Presentada la observación anterior, hacemos referencia al segundo de los problemas anunciados: el problema de los abusos constitucionales ya cometidos.

Si nos encontráramos en el estadio inicial –cero- de nuestro constitucionalismo, tal vez resultaría más sencillo acompañar a Paine o Jefferson en su postura de abstinencia constitucional. Sin embargo, lo cierto es que ya ha corrido demasiado agua debajo de los puentes de nuestras instituciones, por lo que aquella abstinencia constitucional vendría a significar, hoy en día, la preservación de un orden cuestionable en sus fundamentos. Por supuesto, los textos constituciones adoptados en el siglo xix –textos a las que nos hemos referido en las páginas anteriores- han sido reformados numerosas veces, desde entonces.

Sin embargo, estas reformas constitucionales no niegan dos hechos. Por un lado, algunos de los defectos constitucionales señalados -típicamente, el lugar privilegiado de la religión católica; los poderes extraordinarios del presidente; el desaliento o poco aliento a la intervención cívica de la ciudadanía; la frágil protección de los derechos sociales- siguen caracterizando a muchas de las más modernas Constituciones de la región. Por otro lado, vigentes en la actualidad o no, es indudable que la larga existencia de muchas de las cláusulas constitucionales aquí impugnadas ya ha ejercido un impacto significativo sobre la cultura política americana. Uno debería prestarle atención a tales cláusulas a la hora de estudiar, por ejemplo, los impulsos perfeccionistas o la apatía política que pueden advertirse en muchas de nuestras sociedades contemporáneas.
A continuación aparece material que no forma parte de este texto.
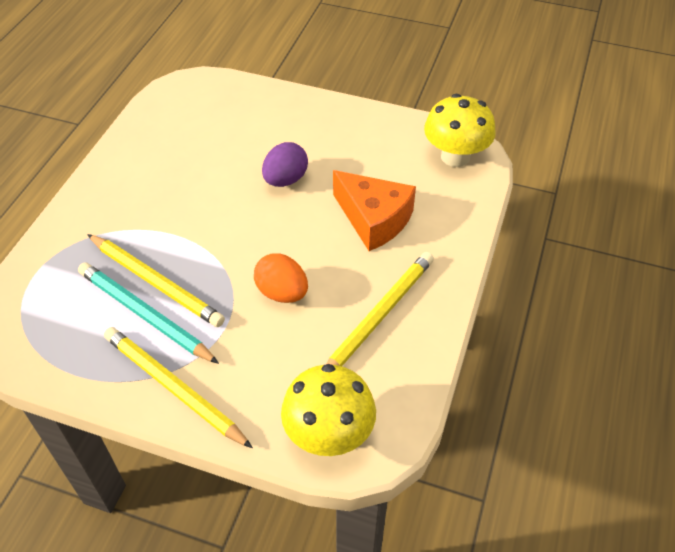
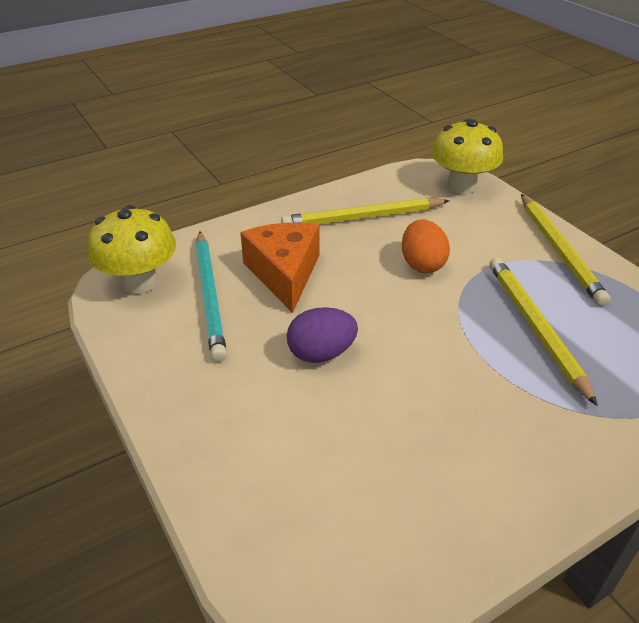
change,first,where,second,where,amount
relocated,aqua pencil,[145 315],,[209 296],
Asumiendo este tipo de consideraciones, podría decirse que hoy, la no-reforma del peculiar equilibrio entre democracia y derechos que consagran nuestros ordenamientos constitucionales implica comprometerse con un esquema “viciado,” y que ha “viciado” ya nuestras prácticas institucionales. Distinguidos demócratas nos habían advertido, en su momento, acerca de los peligros que aparecían una vez que se abría la “caja de Pandora” del constitucionalismo. El interrogante que debemos plantearnos ahora es el de qué hacer, una vez que la hemos abierto, desatendido aquellas advertencias.

Referencia:

- Roberto Gargarella. Las Amenazas del Constitucionalismo: Constitucionalismo, Derechos y Democracia. SELA, 2001.
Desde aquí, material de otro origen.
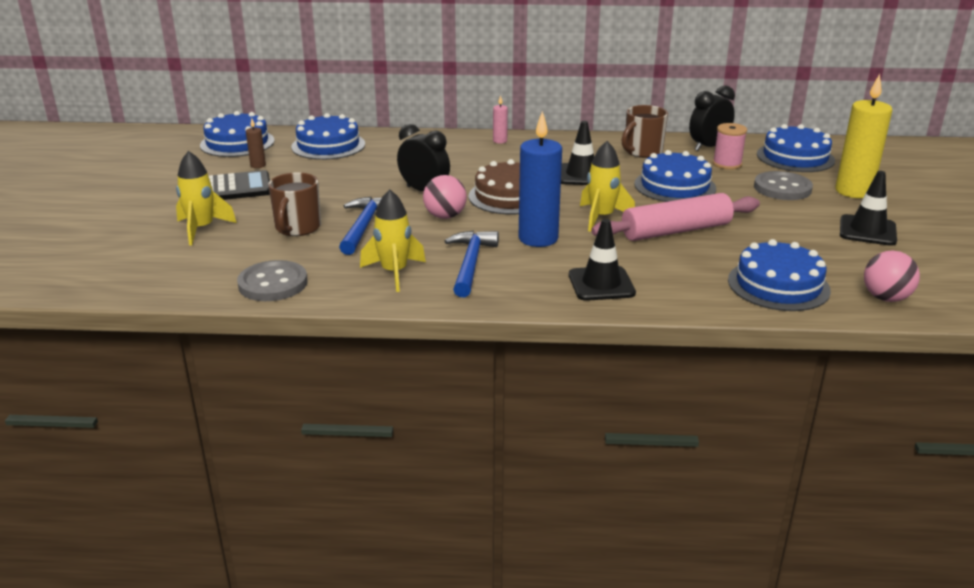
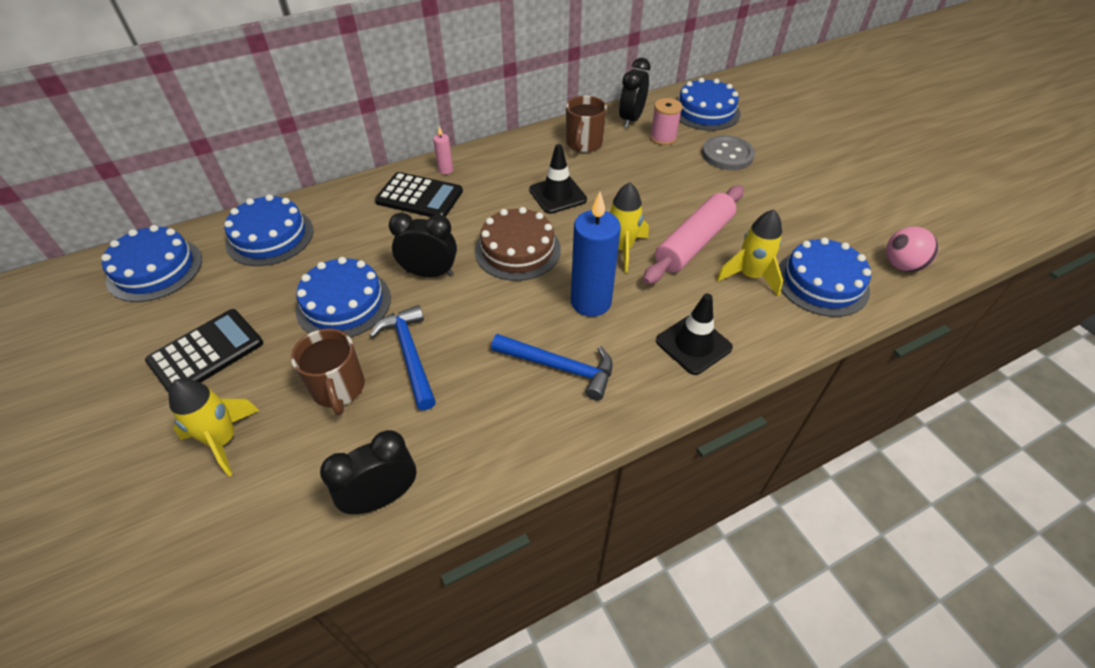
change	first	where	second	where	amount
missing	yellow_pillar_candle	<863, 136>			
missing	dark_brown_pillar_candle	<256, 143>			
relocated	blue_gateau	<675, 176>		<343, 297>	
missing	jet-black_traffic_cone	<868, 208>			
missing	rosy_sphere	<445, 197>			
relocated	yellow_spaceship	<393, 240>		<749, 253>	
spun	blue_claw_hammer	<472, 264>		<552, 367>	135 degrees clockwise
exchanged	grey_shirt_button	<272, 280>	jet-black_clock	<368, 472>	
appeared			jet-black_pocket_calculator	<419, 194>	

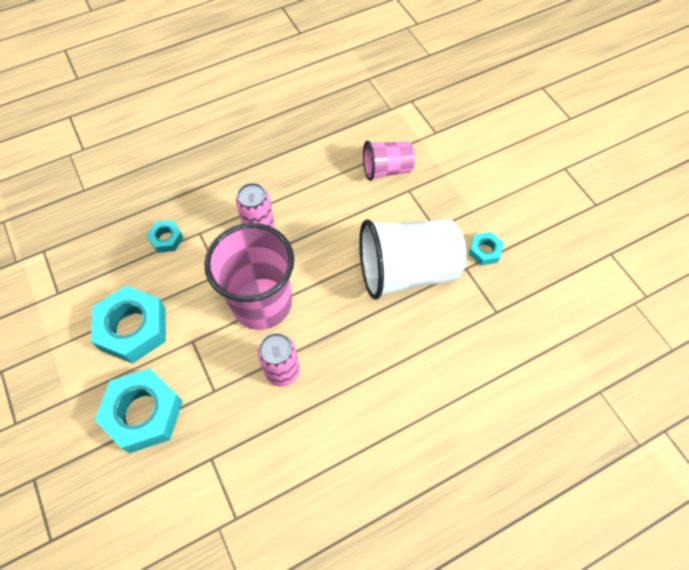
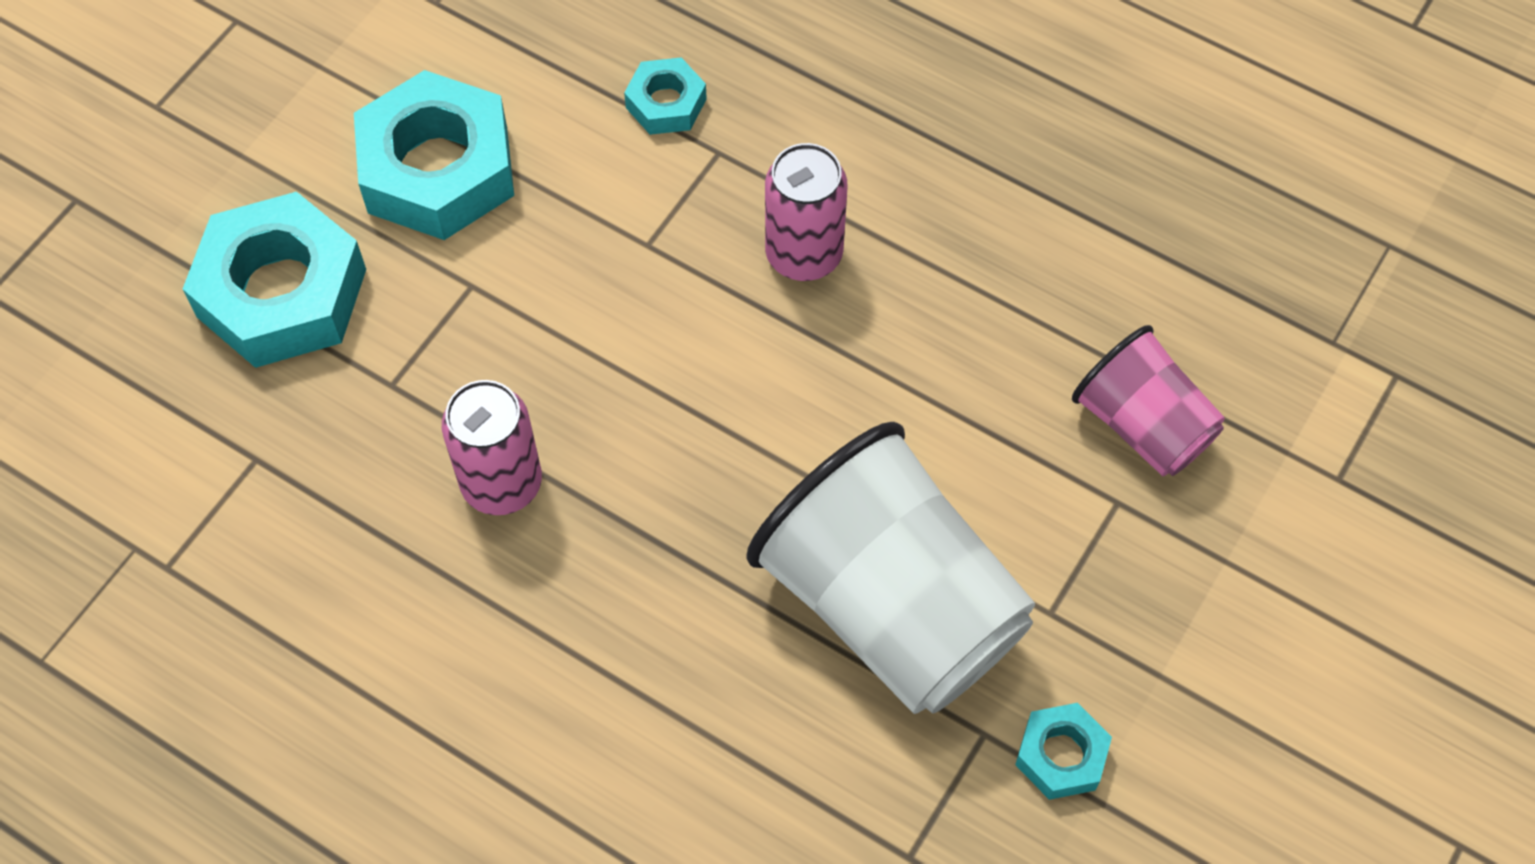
change	first	where	second	where	amount
missing	rosy_cup	<249, 276>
[i] Elster, Jon. (2000), Ulysses Unbound , Cambridge: Cambridge University Press. Allí, Elster confiesa abandonar sus ideas iniciales sobre el tema (aparecidas en su trabajo “Ulysses and the Sirens,” de 1984), para acercarse más a la cruda visión según la cual “En política, la genete nunca trata de atarse a sí misma, sino sólo atar a los demás.” Ibid., p. ix. Citado por Roberto Gargarella.